Stored entries:
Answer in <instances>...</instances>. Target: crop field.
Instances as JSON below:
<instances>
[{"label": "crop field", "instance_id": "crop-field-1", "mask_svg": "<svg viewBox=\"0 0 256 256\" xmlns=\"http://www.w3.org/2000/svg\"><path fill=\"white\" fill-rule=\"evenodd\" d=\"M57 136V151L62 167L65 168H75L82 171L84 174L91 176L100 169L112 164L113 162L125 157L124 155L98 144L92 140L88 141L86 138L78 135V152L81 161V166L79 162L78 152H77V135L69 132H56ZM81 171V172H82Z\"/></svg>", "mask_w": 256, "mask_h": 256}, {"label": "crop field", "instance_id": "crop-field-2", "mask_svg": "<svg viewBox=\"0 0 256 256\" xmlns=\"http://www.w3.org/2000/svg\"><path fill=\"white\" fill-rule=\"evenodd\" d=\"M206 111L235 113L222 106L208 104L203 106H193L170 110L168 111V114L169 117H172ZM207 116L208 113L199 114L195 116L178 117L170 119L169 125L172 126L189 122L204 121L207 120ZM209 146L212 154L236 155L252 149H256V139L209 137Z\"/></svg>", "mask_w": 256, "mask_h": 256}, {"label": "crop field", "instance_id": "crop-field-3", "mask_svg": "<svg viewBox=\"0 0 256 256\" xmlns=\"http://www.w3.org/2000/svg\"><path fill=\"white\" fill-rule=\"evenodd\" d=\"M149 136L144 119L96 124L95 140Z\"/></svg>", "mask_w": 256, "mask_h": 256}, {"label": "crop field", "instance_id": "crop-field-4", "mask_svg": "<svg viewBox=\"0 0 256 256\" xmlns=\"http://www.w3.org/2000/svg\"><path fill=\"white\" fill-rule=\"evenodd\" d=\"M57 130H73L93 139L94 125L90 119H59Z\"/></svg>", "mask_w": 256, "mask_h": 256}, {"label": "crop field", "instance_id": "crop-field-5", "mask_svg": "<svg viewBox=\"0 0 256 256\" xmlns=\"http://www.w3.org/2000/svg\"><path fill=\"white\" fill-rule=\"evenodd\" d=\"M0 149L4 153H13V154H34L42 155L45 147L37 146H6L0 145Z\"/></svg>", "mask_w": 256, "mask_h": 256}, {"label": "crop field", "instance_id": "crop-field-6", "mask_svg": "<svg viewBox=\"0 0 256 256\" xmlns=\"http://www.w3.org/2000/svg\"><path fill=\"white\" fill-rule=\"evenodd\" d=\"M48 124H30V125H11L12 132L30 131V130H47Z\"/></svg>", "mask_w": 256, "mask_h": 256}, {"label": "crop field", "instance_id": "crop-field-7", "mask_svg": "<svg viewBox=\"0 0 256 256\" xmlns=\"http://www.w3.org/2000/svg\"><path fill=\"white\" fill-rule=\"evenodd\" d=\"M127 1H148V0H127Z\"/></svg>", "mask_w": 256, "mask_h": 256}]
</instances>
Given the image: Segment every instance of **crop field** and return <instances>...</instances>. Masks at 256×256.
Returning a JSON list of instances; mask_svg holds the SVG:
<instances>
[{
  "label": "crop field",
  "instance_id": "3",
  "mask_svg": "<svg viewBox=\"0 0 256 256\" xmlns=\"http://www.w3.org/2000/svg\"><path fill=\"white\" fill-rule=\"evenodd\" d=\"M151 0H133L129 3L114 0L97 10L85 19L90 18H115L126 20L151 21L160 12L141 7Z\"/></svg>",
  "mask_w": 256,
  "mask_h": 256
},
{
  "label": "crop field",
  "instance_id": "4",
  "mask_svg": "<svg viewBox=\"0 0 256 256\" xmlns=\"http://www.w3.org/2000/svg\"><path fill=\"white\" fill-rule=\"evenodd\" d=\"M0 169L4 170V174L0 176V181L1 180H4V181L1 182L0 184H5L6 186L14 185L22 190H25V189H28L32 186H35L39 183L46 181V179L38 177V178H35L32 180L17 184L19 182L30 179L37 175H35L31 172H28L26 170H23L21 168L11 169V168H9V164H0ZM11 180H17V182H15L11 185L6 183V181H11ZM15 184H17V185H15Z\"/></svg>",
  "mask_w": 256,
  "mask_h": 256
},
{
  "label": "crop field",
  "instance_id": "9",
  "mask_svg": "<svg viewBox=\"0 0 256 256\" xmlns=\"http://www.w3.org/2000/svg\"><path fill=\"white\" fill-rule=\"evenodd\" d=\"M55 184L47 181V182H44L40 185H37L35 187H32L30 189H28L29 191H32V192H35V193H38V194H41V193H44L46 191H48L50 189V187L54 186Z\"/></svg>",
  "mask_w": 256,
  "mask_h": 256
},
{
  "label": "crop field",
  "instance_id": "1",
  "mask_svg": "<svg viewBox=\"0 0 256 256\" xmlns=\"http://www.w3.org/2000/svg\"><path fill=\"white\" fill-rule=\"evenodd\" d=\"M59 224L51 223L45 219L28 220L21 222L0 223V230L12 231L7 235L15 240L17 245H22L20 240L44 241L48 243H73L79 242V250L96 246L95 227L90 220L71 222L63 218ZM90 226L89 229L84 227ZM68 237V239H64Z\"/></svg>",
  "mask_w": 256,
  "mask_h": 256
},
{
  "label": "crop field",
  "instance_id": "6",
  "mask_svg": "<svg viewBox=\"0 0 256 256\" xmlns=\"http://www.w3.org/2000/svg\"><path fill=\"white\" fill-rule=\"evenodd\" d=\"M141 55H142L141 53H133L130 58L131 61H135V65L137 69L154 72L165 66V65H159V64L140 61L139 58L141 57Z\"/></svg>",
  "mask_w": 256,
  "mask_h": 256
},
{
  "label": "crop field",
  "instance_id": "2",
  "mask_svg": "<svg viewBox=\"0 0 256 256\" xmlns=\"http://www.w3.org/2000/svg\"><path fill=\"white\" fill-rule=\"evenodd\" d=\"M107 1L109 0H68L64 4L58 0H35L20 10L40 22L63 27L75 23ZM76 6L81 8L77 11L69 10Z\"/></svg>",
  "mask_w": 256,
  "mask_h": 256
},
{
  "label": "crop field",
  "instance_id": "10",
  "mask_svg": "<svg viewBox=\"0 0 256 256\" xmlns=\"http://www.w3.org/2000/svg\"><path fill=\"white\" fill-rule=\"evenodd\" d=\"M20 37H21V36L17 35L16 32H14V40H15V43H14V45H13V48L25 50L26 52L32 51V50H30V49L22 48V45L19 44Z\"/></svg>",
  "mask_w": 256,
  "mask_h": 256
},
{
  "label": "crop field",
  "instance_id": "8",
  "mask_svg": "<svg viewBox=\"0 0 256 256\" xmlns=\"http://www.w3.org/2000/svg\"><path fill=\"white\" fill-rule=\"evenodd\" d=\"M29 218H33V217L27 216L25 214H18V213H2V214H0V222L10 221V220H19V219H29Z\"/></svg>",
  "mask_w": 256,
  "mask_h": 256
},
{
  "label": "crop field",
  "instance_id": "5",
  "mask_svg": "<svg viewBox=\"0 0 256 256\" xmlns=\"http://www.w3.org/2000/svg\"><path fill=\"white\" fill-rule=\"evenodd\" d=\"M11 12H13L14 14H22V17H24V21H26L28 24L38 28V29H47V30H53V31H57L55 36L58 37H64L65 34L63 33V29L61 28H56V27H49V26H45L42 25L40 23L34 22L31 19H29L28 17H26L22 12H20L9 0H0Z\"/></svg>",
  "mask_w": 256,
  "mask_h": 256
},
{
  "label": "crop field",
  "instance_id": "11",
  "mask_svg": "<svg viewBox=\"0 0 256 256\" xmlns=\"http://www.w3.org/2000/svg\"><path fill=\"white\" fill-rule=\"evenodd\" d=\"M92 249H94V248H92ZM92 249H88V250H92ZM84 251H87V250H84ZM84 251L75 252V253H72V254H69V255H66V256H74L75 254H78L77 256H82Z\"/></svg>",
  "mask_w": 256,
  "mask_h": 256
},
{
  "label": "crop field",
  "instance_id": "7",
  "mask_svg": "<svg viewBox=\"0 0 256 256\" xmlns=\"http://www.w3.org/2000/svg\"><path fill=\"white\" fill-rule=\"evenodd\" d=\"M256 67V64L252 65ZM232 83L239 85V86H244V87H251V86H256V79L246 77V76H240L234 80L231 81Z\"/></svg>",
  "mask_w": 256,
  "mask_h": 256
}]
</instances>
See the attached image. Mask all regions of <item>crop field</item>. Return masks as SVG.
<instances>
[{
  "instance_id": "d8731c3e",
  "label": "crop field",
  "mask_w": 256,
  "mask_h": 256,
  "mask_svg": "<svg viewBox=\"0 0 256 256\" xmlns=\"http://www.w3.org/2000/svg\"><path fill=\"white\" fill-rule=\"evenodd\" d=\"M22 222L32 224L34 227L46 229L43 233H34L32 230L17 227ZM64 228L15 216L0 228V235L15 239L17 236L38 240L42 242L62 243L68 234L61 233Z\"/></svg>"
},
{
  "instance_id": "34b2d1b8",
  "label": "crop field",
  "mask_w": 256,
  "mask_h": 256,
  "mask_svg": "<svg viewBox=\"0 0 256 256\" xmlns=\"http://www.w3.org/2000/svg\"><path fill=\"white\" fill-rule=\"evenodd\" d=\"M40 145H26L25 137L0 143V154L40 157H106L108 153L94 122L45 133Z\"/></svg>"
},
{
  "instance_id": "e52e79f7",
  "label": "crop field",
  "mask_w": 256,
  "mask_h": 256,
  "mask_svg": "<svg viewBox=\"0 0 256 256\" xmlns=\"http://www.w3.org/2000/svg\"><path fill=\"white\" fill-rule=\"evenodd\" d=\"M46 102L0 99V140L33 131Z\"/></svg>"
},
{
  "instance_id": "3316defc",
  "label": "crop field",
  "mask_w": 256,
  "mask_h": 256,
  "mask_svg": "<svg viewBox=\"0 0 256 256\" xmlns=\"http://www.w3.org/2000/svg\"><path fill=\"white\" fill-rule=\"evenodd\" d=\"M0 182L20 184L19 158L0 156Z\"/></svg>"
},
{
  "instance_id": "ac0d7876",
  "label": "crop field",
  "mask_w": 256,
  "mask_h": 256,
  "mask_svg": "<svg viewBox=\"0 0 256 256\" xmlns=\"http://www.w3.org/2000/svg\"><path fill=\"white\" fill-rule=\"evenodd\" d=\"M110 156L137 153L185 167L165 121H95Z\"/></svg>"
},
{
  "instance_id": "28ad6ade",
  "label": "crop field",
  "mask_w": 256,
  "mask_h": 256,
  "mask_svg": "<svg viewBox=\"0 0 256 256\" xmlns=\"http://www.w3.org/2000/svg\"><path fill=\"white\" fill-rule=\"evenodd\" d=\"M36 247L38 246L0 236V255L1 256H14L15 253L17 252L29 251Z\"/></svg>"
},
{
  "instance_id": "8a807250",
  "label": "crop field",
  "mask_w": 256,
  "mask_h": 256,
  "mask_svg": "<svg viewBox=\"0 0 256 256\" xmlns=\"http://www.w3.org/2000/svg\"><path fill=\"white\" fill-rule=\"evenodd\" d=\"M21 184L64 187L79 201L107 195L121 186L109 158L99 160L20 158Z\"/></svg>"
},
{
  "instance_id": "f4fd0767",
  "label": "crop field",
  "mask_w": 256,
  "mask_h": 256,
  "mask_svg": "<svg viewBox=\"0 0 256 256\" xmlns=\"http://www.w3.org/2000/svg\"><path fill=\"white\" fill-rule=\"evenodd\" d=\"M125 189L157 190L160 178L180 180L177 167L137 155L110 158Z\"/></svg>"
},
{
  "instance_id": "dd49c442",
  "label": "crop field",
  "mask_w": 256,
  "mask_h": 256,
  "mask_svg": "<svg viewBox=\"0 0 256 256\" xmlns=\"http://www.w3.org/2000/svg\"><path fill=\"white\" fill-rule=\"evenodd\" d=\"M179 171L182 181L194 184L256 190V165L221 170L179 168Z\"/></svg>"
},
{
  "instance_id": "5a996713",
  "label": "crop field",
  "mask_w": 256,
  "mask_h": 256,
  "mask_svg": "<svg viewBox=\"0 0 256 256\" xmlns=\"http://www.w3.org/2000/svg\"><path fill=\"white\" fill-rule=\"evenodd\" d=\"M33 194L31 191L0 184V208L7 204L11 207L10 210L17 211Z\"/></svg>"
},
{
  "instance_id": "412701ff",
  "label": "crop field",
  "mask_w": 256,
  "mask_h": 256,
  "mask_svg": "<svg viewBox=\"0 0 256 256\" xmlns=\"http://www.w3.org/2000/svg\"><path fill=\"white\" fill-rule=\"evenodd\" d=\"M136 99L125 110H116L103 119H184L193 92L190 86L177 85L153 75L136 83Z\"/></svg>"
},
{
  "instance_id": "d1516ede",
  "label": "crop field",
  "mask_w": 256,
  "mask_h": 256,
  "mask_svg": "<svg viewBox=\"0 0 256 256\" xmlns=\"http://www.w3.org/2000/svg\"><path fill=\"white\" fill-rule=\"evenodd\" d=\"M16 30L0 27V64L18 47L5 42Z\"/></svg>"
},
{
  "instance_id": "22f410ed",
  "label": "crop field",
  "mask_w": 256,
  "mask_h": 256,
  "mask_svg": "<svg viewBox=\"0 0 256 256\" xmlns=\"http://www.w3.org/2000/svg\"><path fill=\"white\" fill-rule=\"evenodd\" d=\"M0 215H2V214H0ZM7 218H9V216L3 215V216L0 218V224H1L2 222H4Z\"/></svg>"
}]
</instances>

What the task requires ->
Tally the lines in the material above that contain the string "JSON", treating uppercase and lowercase letters as distinct, and reply with the count alone.

Exercise result ->
2